Kenney pushes to diversify Alberta’s oil-dependent economy
CALGARY (Bloomberg) --Alberta Premier Jason Kenney is using the Covid-19 pandemic to accelerate efforts to diversify his oil-dependent economy, a change of emphasis for a leader who once pledged to return the Canadian province to fiscal discipline.
Kenney’s government announced an economic-recovery blueprint on Monday that includes moving up a cut in the province’s general business tax rate by 18 months. The cut from 10% to 8% would come into effect July 1 instead of Jan. 1, 2022. The province also is planning C$10 billion ($7.3 billion) in infrastructure projects to create construction jobs, investing C$175 million to expand startups’ access to venture capital and creating a new agency to persuade companies to open offices in Alberta.
A conservative elected in 2019, Kenney had promised that barring a global economic crisis he would balance the budget, and made promoting the oil and gas industry and building new pipelines the centerpiece of his economic strategy. But the Covid-19 crisis has forced a huge pivot. Even before Monday’s plan was unveiled, Kenney’s government had already announced C$14 billion of measures to blunt the effects of the crisis.
While some components of the plan announced Monday are aimed at stimulating short-term demand, the program also represents an acceleration of Kenney’s efforts to persuade companies to invest in Alberta or relocate their head offices to the province. The goal is to foster the growth of industries like technology and finance that can cushion the periodic blows suffered by the province’s energy sector.
Kenney said many business leaders are rethinking all aspects of their operations right now, and he wants Alberta to be an attractive destination for their future investments.
“We could have just stuck in the short-term lane and focused on classic, Keynesian, countercyclical, shovels-in-the-ground kind of projects, but we wanted to take a step back and really prepare for the years to come,” Kenney said Monday in an interview. “As markets return to something like normal post-Covid, we want to be at the top of the list for shifting operations and capital.”
Alberta’s energy-dependent economy has been hit particularly hard by the global pandemic, with lockdown measures and travel restrictions hammering demand for oil products like gasoline and jet fuel. Benchmark U.S. oil prices plunged earlier this year and even briefly fell into negative territory, making all of the province’s production unprofitable.
Those low prices have prompted oil producers to cancel at least C$8.5 billion in labor-intensive capital projects, like drilling new wells and building new facilities, in order to conserve cash. They’ve also caused companies including oil and gas producer Ovintiv Inc. and oilfield-services provider Mullen Group Ltd. to cut thousands of jobs. Alberta’s unemployment rate surged to 15.5% in May, topping Canada’s national rate of 13.7%.
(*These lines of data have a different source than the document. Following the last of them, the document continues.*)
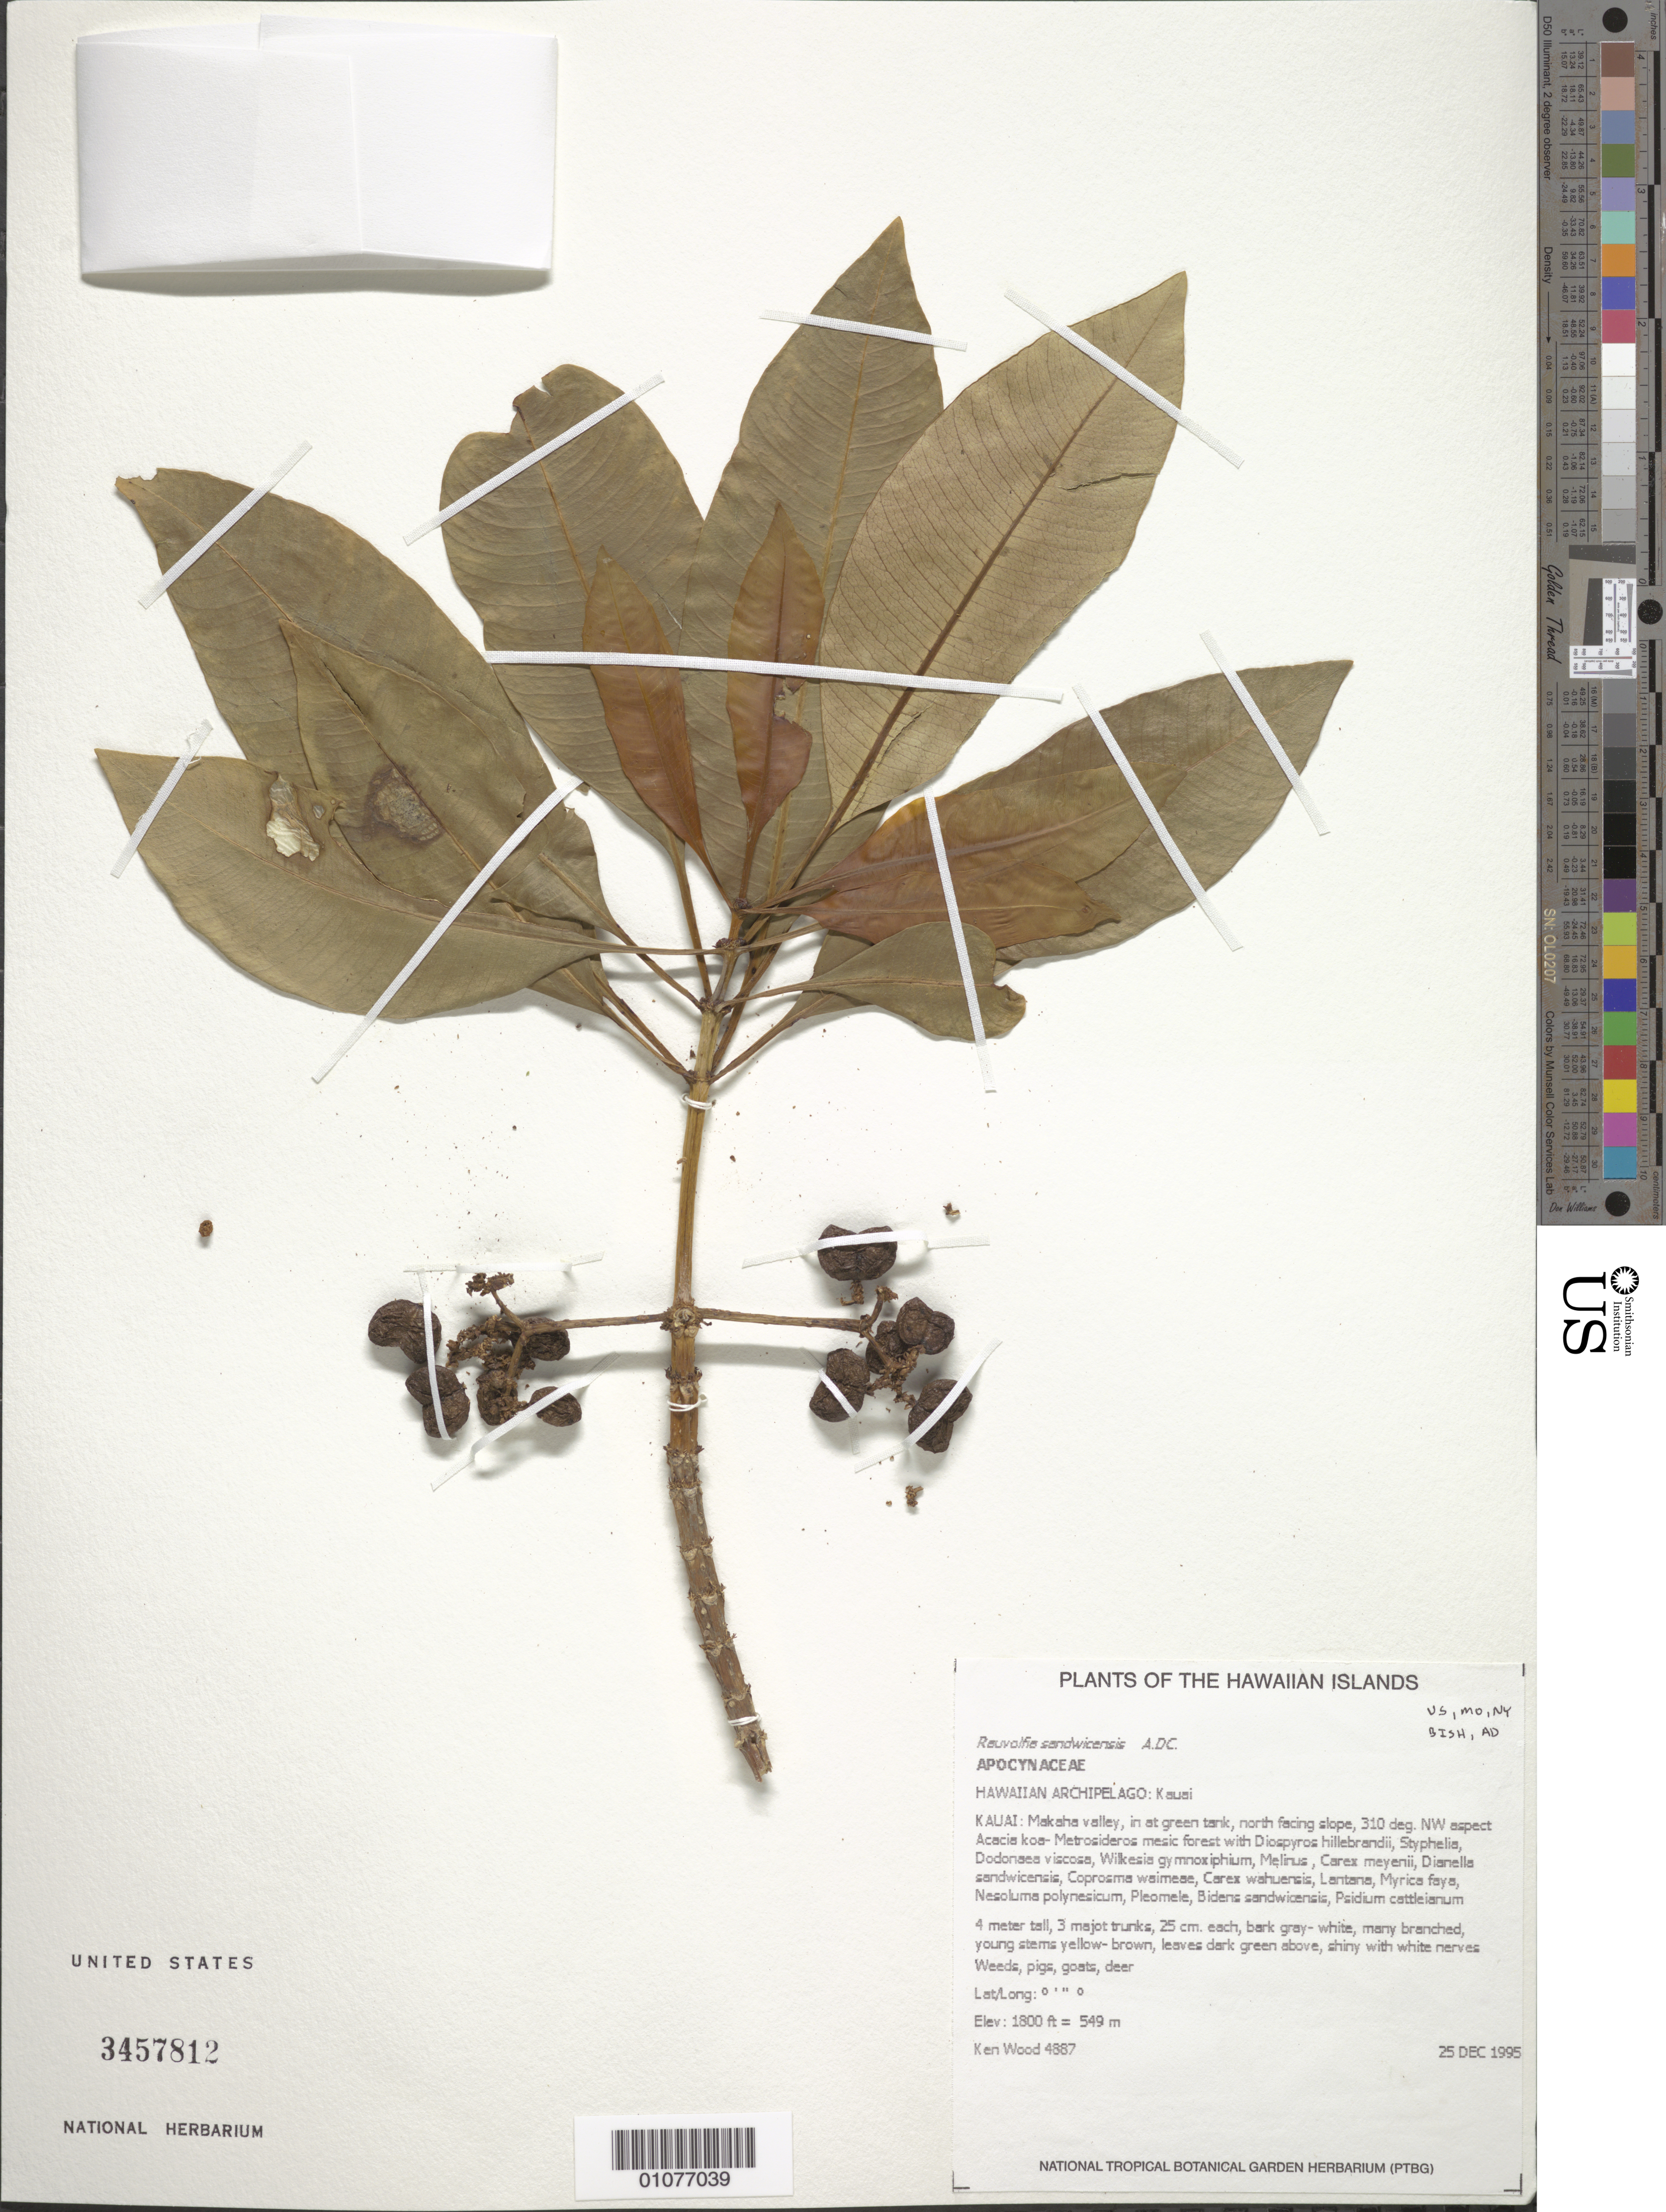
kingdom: Plantae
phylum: Tracheophyta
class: Magnoliopsida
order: Gentianales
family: Apocynaceae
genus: Rauvolfia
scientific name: Rauvolfia sandwicensis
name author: A. DC.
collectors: K. R. Wood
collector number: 4887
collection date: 1995-12-25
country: United States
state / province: Hawaii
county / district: Kauai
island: Kaua'i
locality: Makaha valley, in at green tank, N facing slope 310 deg. NW aspect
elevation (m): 549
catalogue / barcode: US 3457812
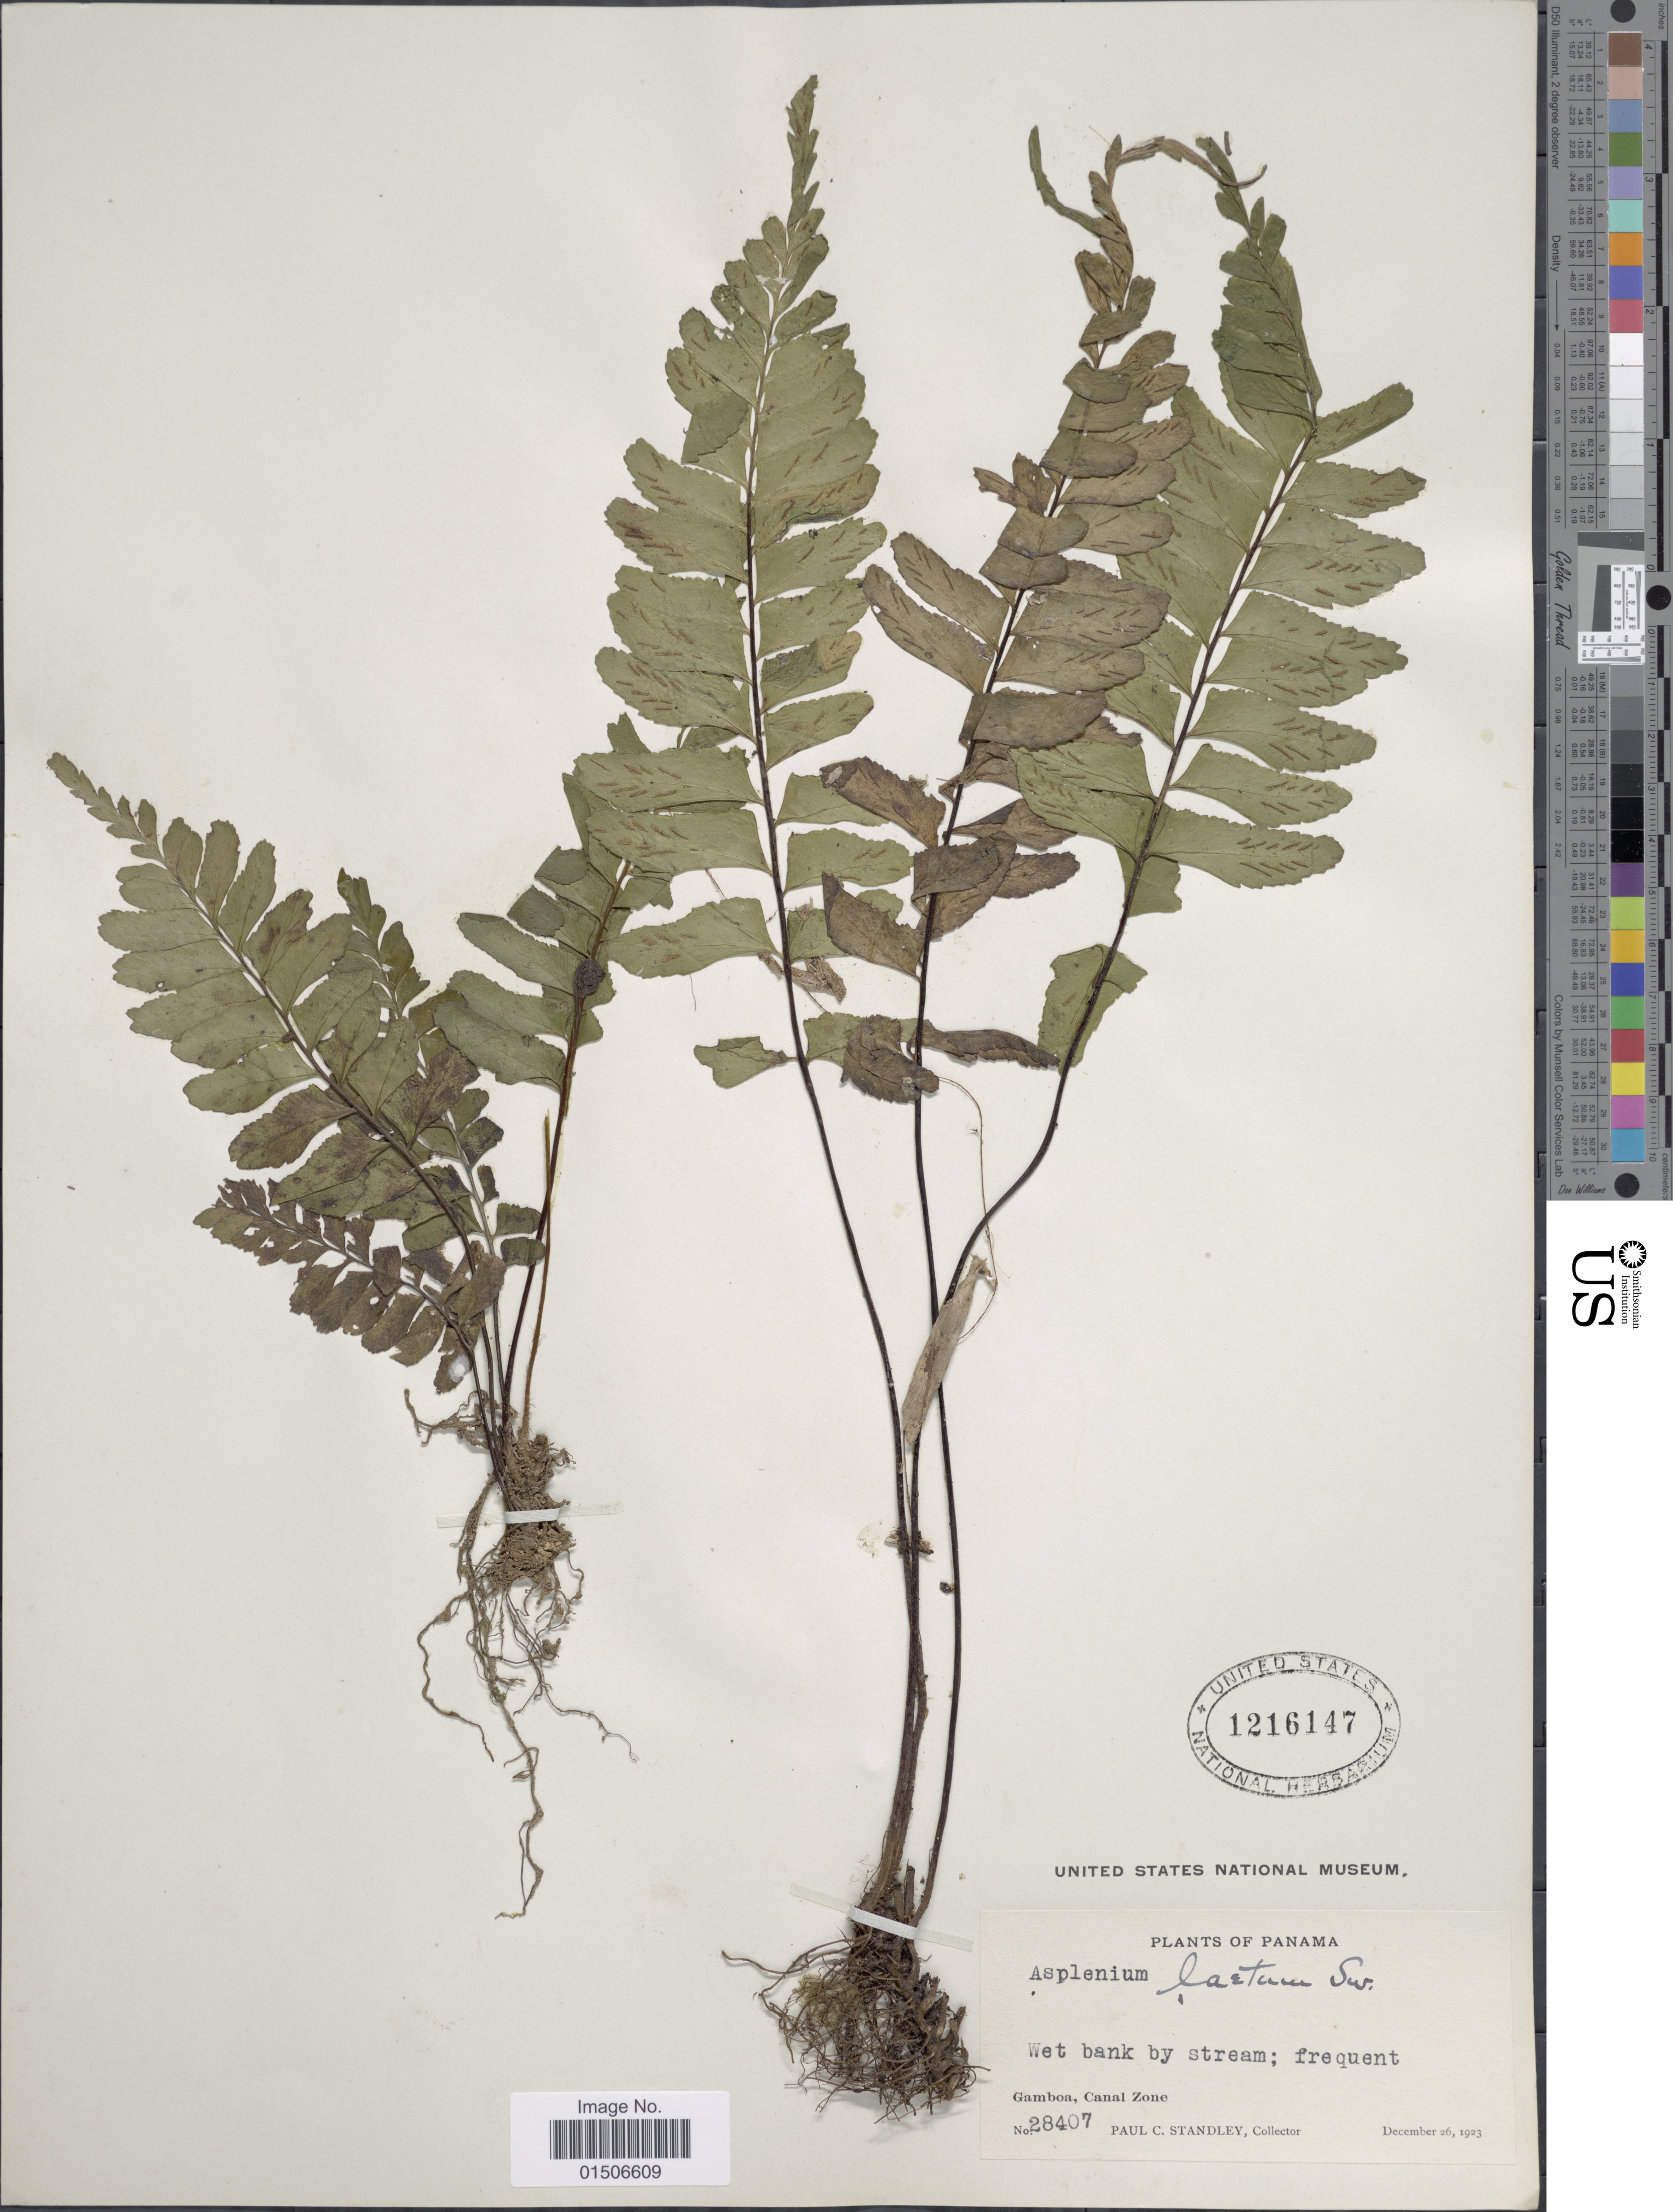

The crash has dashed Kenney’s ambitions of returning Alberta’s budget to balance in his first term as he has spent heavily to cushion the economic blow of the crisis. In February, his government had projected the province would run a C$6.8 billion deficit in the fiscal year that ends in March 2021. Just two months later, Kenney said the deficit would be about C$20 billion.
Even before the announcements on Monday, Kenney had more than doubled planned spending on capital projects like roads and bridges to C$1.9 billion in the current budget year and loaned a local group C$100 million to clean up abandoned oil wells. Kenney’s government also faces decreased revenue from income taxes and oil and gas royalties as well as from other levies and fees that he has deferred to help companies weather the crisis.
The plan announced Monday was built on feedback from a panel that Kenney convened in March to provide advice on how to protect jobs during the crisis and come up with strategies for a long-term recovery. The panel was chaired by Jack Mintz, an economics professor who also has served on a number of Canadian corporate boards. The group included former Prime Minister Stephen Harper, Mainstreet Equity Corp. founder Bob Dhillon, Atco Ltd. Chief Executive Officer Nancy Southern and Canadian Western Bank CEO Chris Fowler.
To Kenney, Alberta’s economic challenge is still daunting, though not as dire as it first appeared at the depths of the crisis. The province has managed to weather the pandemic with less stringent shutdowns than other jurisdictions, and oil prices have rebounded to a “survival price” for Alberta’s producers, he said.
“It’s not the total Armageddon scenario we were looking at in April,” Kenney said. “I believe we’ll get through this.”